Cette proximité excessive entre le pouvoir politique et l’institution militaire ne se limite plus aux dossiers stratégiques ou aux grandes cérémonies. Elle s’étend désormais aux événements les plus ordinaires, révélant une concurrence silencieuse pour l’occupation de l’espace médiatique et symbolique, quelle que soit la nature de l’événement.

Plus surprenant encore, cette rivalité ne s’arrête pas aux affaires du quotidien politique, mais s’invite jusque dans le domaine des condoléances. Récemment, le président Tebboune, en sa qualité de chef suprême des forces armées et ministre de la Défense nationale, a présenté ses condoléances suite au décès du colonel Mohamed Ben Dida, inspecteur à la Direction des relations extérieures du ministère de la Défense.

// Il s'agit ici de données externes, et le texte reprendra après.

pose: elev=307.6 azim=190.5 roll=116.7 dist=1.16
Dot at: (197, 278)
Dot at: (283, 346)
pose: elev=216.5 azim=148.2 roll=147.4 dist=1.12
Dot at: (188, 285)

Sans tarder, Saïd Chengriha a lui aussi présenté ses condoléances à la famille du défunt, un geste largement mis en avant par les médias officiels, comme s’il s’agissait d’un fait politique majeur.

La course à la visibilité a même dépassé les frontières. Le même jour, Chengriha s’est rendu à l’ambassade de Libye à Alger pour signer le registre de condoléances après la mort du chef d’état major de l’armée libyenne, Mohamed Al Haddad, et de sa délégation dans un accident d’avion. Selon un communiqué officiel, cette démarche s’est faite sur instruction du président de la République, illustrant une fois de plus l’imbrication des rôles civils et militaires.

Ce tableau soulève une interrogation fondamentale sur la nature du pouvoir en Algérie. S’agit il d’une harmonie institutionnelle normale ou d’une lutte feutrée pour l’influence et la visibilité? Dans un pays confronté à de graves crises économiques et sociales, cette obsession de l’image et de la présence médiatique révèle un système plus préoccupé par sa mise en scène que par les véritables priorités nationales.